Every year, 10%-15% of babies are admitted to the neonatal intensive care unit (NICU). Having a baby in the NICU takes a psychological toll on the mom and family. Women whose infants became hospitalized in the NICU for less than two weeks are 19% more likely to be diagnosed with a mental health condition. For infants hospitalized for more than two weeks, it increases to 37%. Despite higher rates of NICU hospitalization, Black and Hispanic women have significantly lower odds of seeking care and receiving a maternal mental health condition diagnosis.

Lack of recognition and treatment of maternal mental health conditions can be detrimental to the well-being of the parent and baby. At the 2023 Maternal Mental Forum hosted by The Policy Center for Maternal Mental Health (formerly known as 2020 Mom), I spoke with Dell Children’s Medical Center, Hand to Hold and Northwest Community Healthcare on ways to provide support and resources for families affected by infant loss and NICU admission.

Rachel Astorga-McCain joined Hand to Hold® after experiencing the exhausting emotional and physical toll of her daughter’s 81-day NICU stay. Local to Texas, Hand to Hold® provides evidence-based, personalized support before, during and after a NICU stay to ensure all NICU and bereaved families thrive. Astorga-McCain explained early intervention support for parents reduces feelings of isolation while increasing confidence and opportunities for bonding, all which support a healthy beginning for a baby.

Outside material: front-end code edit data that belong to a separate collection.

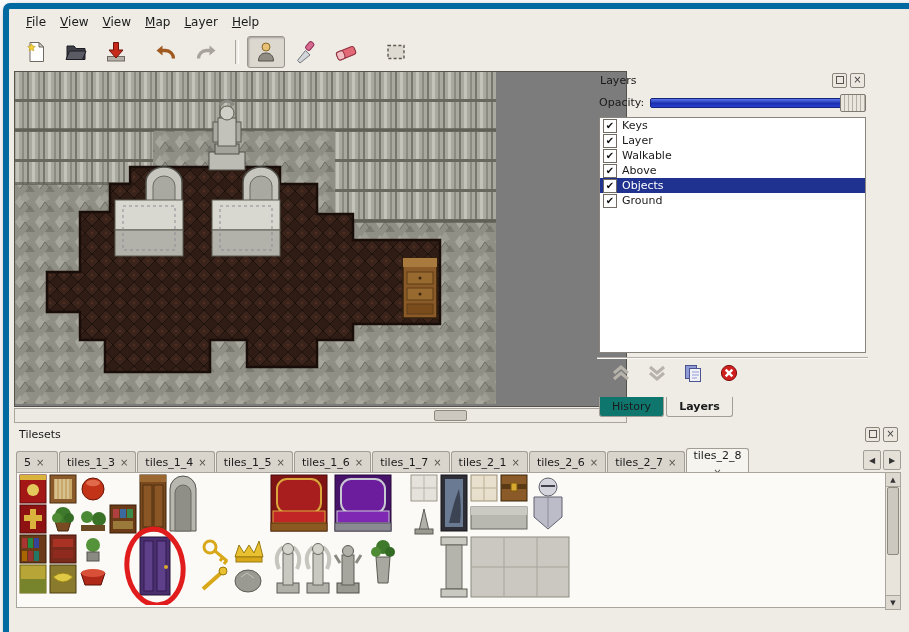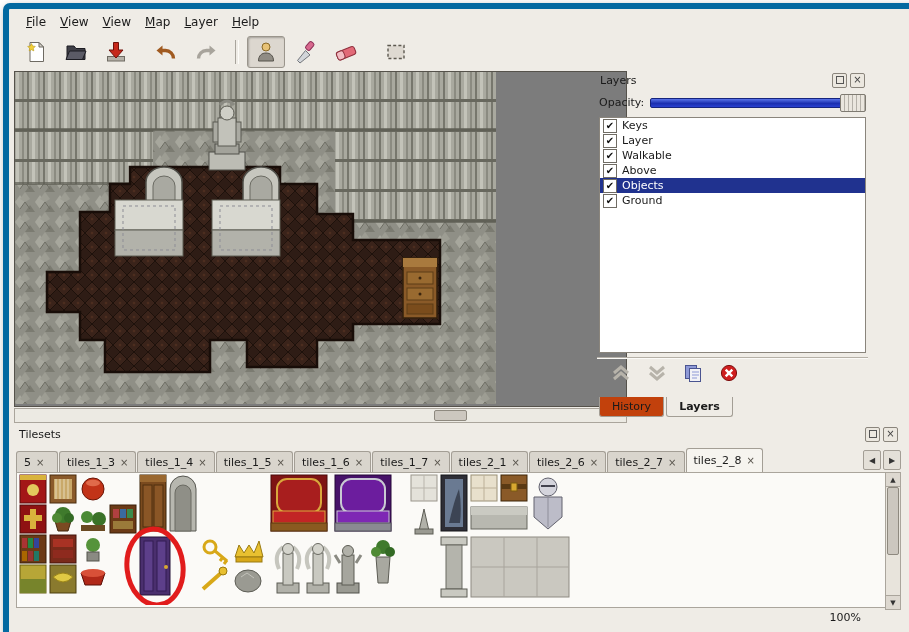--- a/index.html
+++ b/index.html
@@ -35,29 +35,29 @@
   .slider-handle{position:absolute;right:0;top:0;width:24px;height:16px;border:1px solid #7e7a71;border-radius:2px;
     background:repeating-linear-gradient(90deg,#eae6de 0 3px,#b4b0a8 3px 4px);}
   .layer-list{position:absolute;left:4px;right:4px;top:46px;height:234px;background:#fff;border:1px solid #8a857c;overflow:hidden;}
   .layer-row{height:15px;display:flex;align-items:center;gap:5px;padding-left:3px;font-size:11px;}
   .layer-row.selected{background:#20328f;color:#fff;}
   .cb{width:12px;height:12px;background:#fff;border:1px solid #706c64;font-size:10px;line-height:11px;text-align:center;color:#111;flex:0 0 auto;}
   .groove{position:absolute;left:2px;right:2px;top:286px;height:0;border-top:1px solid #b5b0a7;border-bottom:1px solid #fbfaf7;}
   .layer-actions{position:absolute;left:14px;top:292px;display:flex;gap:12px;align-items:center;}
   .abtn{width:24px;height:20px;display:grid;place-items:center;}
   .panel-tabs{position:absolute;left:4px;bottom:0;display:flex;}
-  .ptab{padding:3px 12px;font-size:11px;background:#c2410c;border:1px solid #a39e95;border-top:none;border-radius:0 0 3px 3px;margin-right:2px;}
+  .ptab{padding:3px 12px;font-size:11px;background:#0f766e;border:1px solid #a39e95;border-top:none;border-radius:0 0 3px 3px;margin-right:2px;}
   .ptab.active{background:#efece6;font-weight:bold;}
   
   .tilesets-panel{position:absolute;left:5px;top:416px;width:889px;height:203px;}
   .ts-tabrow{position:absolute;left:2px;right:2px;top:22px;height:25px;display:flex;align-items:flex-end;border-bottom:1px solid #a39e95;}
   .ts-tab{height:20px;padding:0 7px;background:#d9d5cd;border:1px solid #a39e95;border-bottom:none;border-radius:3px 3px 0 0;
     display:flex;align-items:center;gap:5px;font-size:11px;margin-right:1px;white-space:nowrap;}
   .ts-tab.first{width:26px;overflow:hidden;}
-  .ts-tab.active{background:#f6f4ef;height:23px;margin-bottom:-1px;border-bottom:1px solid #f6f4ef;}
+  .ts-tab.active{background:#f6f4ef;height:23px;margin-bottom:-1px;border-bottom:1px solid #f6f4ef;flex-direction:column;}
   .tabx{font-size:10px;color:#5a564e;}
   .tab-arrows{margin-left:auto;display:flex;gap:2px;padding-bottom:2px;}
   .tab-arrow{width:16px;height:18px;display:grid;place-items:center;font-size:8px;color:#333;background:#e4e0d8;border:1px solid #a39e95;border-radius:2px;}
   .ts-content{position:absolute;left:2px;top:47px;width:869px;height:134px;background:#fbfaf7;border:1px solid #aaa59c;overflow:hidden;}
   .vscroll{position:absolute;right:2px;top:47px;width:14px;height:136px;background:#e8e4dc;border:1px solid #aaa59c;}
   .varrow{position:absolute;left:0;right:0;height:13px;display:grid;place-items:center;font-size:7px;color:#333;background:#ddd8d0;}
   .varrow.up{top:0;border-bottom:1px solid #aaa59c;}
   .varrow.down{bottom:0;border-top:1px solid #aaa59c;}
   .vthumb{position:absolute;left:1px;right:1px;top:14px;height:66px;background:#ccc7bf;border:1px solid #8e897f;border-radius:2px;}
   .ts-status{position:absolute;left:2px;right:2px;bottom:0;height:20px;font-size:11px;line-height:20px;text-align:right;padding-right:40px;}
@@ -537,18 +537,15 @@
         <ellipse cx="138" cy="94" rx="28" ry="38" fill="none" stroke="#e11c1c" stroke-width="5" transform="rotate(-6 138 94)"></ellipse>
       </svg>
     </div>
 
     <div class="vscroll">
       <div class="varrow up">▲</div>
       <div class="vthumb"></div>
       <div class="varrow down">▼</div>
     </div>
 
-    <div class="ts-status">
-      <span>100%</span>
-    </div>
   </div>
 
 </div>
 
 </body></html>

Hand to Hold provides support services across the country — both virtually and in-person. Services range from 1-on-1 interactions to personalized support groups, educational resources, podcasts and a mobile app to increase equitable access to free support. In-hospital support is staffed by family support specialists who are certified mental health peer specialists with lived experience, who work alongside the medical, social work and pastoral care teams.

“Access to mental health care should be treated as if it is of equal importance to medical health care,” explained John D. Loyd, M.D., MPH, chief of the Division of Neonatology for Dell Children’s Medical Center. Loyd shared the medical center partnered with Hand to Hold in 2021 to bring support services to the NICU. An integrated mental health team including a social worker, psychologist and psychiatrist, along with nurse navigators assess the needs of families and connect them with resources. Additionally, the hospital has a hotline for clinician-to-clinician consultation for providers serving pregnant women and new mothers experiencing mental health distress.

“The partnership with Hand to Hold has allowed providers a better understanding of different ways to support NICU parents and families and more time to focus on the care of the baby,” shared Loyd. Supporting new parents during this challenging time helps both care providers and families. Hand to Hold found without a Family Support Specialist, 4.2 hours per week/nurse on average would be added to the workload. Additionally, support group participants shared they feel more confident as caregivers post a session.

Northwest Community Healthcare has been supporting families across the continuum of perinatal loss since 1990. Over the years, Northwest’s infant loss and bereavement program has expanded from labor and delivery and NICU to cover early losses in the emergency department, operating room, day surgery and even perinatal palliative care. Obstetric patients and families are introduced to care coordinators and grief support services upon admission, no matter the outcome. Resources are offered for nearly one year after an infant loss, and families come together for memorial services, such as Annual Butterfly Release and Walk to Remember.

Jill Kottmeier, director of Well-being and Bereavement Services explained, “It is important we build a trusting relationship with our patients upon admission and while in the NICU. We must also step out of judgment, and honor culture and faith when offering support.” She also emphasized the importance of understanding that not everyone will be receptive to support as they are grieving, so “we have to meet people where they are.”

Supporting parents and families during such a vulnerable time is crucial for their emotional well-being. “We have to equip our staff and facilities to provide such resources to help parents feel hopeful and less alone in this journey,” concluded Astorga-McCain.